For a long time, living a sustainable life meant you would stay in a small shack in the forest or grow your own crops in your garden far away from cities and urban life. In the eighties, some companies started to go on a path to sustainability but there were not many. One of them was Patagonia, founded by Yvon Chouinard in 1973, who has been a source of inspiration for us long before we started Evergreen Capsules.

But what was once, no longer is. The fact of the matter is that things have changed. In a good way.



The Awakening Of Consciences

Ecology has never been more at the forefront than today. This gradually happened over the last few years, and at the origin of this we can find several factors: the ever-increasing obviousness of global warming and need to do something about it, the positive publicity of celebrities (Leonardo Dicaprio and others…) who put the topic on the headlines, the successes of some major events like COP21 etc.

This led to the rise of other sustainable movements like Zero-waste or Minimalism.

Today, however you look at it, being sustainable is being cool. But being cool will not help the movement long-term, and one day ecology may just be another fad. What really interests us is: does it make sense for anyone to be sustainable in their daily life? Is it the rational thing to do at the individual level?


The Greater Choice

If you go beyond the noise surrounding sustainability, something we have tried to do for the past few years, you will find very interesting things.

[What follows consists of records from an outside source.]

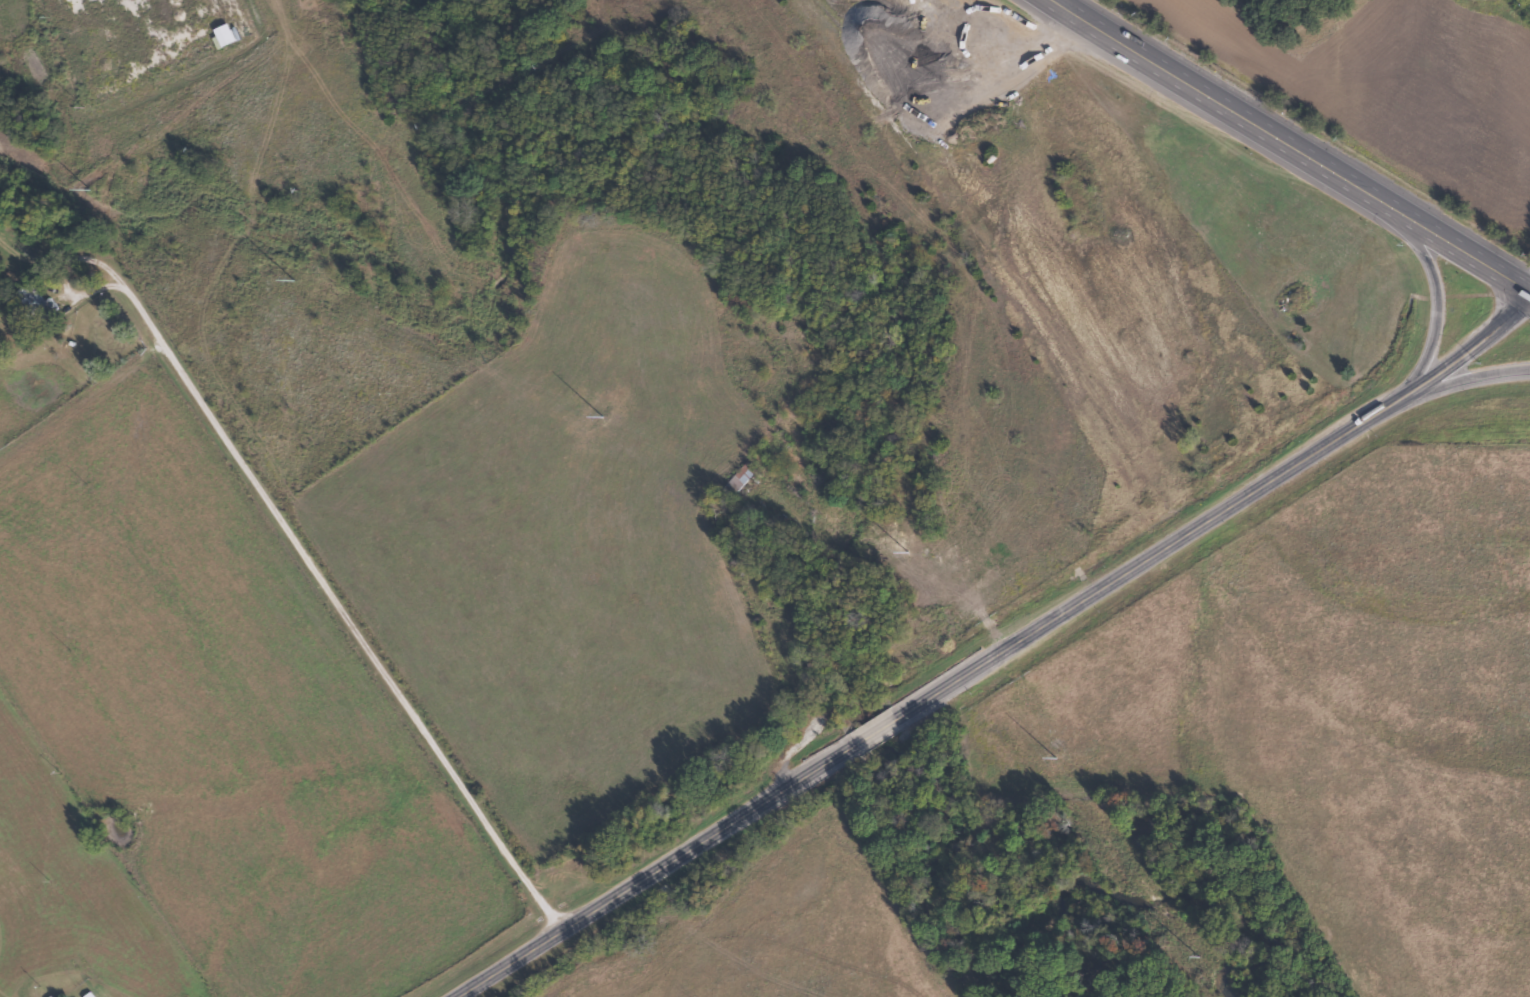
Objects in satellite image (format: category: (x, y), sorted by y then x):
building: (193, 52)
road: (1292, 141)
road: (1435, 284)
building: (41, 304)
road: (1464, 379)
river: (880, 438)
road: (1267, 478)
building: (739, 482)
building: (781, 593)
road: (337, 612)
road: (899, 715)
road: (630, 887)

If you look well, in almost every aspect of life, you can see sustainable alternatives to traditional products

We have a made a small list: 

  • You can get sustainable cosmetics with Lush Cosmetics;
  • You can get organic shoes with a new positive impact from Veja;
  • Getting filtered tap water has never been easier with Tappwater;
  • You can get sustainable sport clothes made from recycled sea waste with KOA Yoga;
  • Installing a Solar PV on your roof has never been easier with companies like Tesla;
  • Heck, you can even get sustainable bee wax candles from our friends LabougieHerbivore.

But we could go on. If you knew some of this brand, well congratulations you’re on well on your way to become a sustainable master :). If you don’t, please be aware there are many others, you just need to be curious and get into it.


The Economical Choice

When you think about it, not being sustainable results more expensive. This is pretty obvious for some eco-friendly products like the Evergreen capsules, or the TAPPwater filters, where you can directly see the monetary impact of your decisions. 

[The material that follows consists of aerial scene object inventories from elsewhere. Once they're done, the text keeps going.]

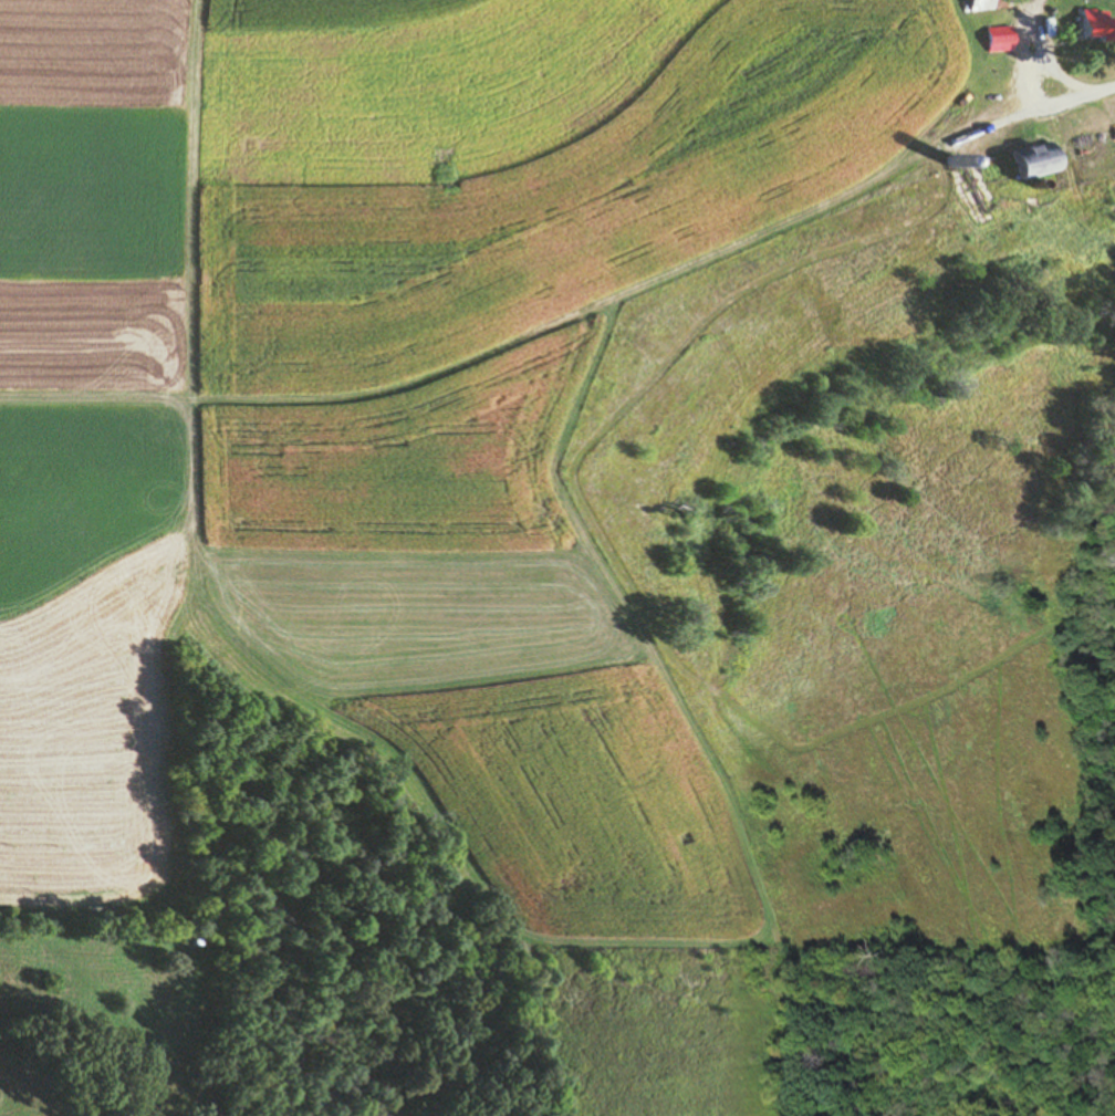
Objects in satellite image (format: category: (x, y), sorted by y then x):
building: (989, 5)
building: (1092, 26)
building: (1001, 39)
road: (1023, 71)
road: (1104, 91)
building: (1038, 162)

It is slightly less obvious in the cases of solar PV energy, which over a longer period of time will end up being economical, but will require a substantial investment at the beginning. 

It is much less obvious for other things as crucial as food, cosmetics etc. Yet the long term impact of eating unorganic food, putting industrial chemicals on your skin or drinking contaminated water are undeniable, and can be sometimes very costly in terms of health (and therefore in terms of medical bills in some countries). So you have a choice at stake and you need to realize that at some point you will pay. In the case of the average supermarket processed food, you might think they are cheap, but they are only cheap now. Over the long term, they will be expensive as it has been proven this type of food can increase health risks such as cancers.

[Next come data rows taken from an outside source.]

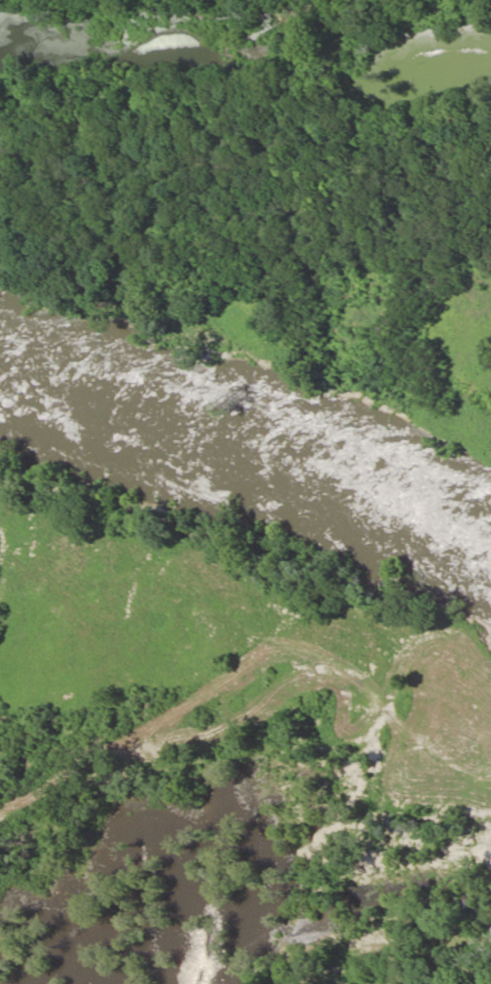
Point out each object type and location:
river: (253, 438)

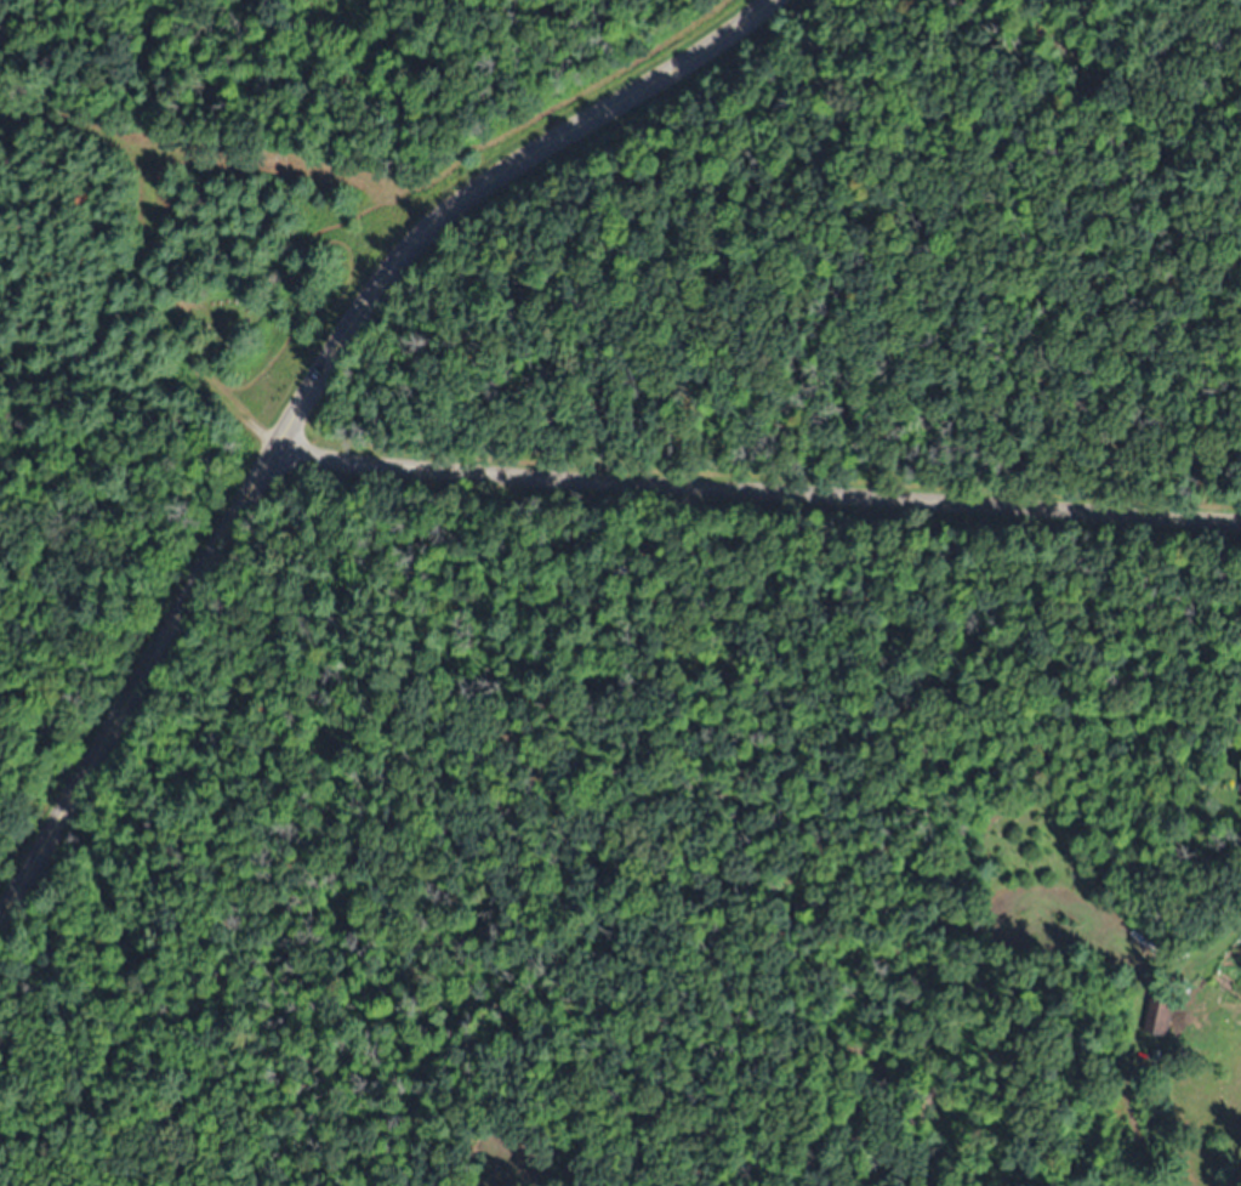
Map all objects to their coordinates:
road: (304, 395)
road: (758, 486)
building: (1160, 1017)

The Awakening To The Current State Of Sustainability Yet Needs To Happen

So while the consciences seem to have gradually awakened, we still have a long way to go. The pioneers of sustainability had to make their prices higher to compensate for a lack of economies of scale of their products, which could only be sold to a handful of early adopters. Such is not the case anymore. And the more sustainable people become, the more obvious it will be that going green is actually the rational and correct choice to make. Meanwhile, the job is on every one of us to show with rational argumentation that going green is the future, both for an individual and for the Planet.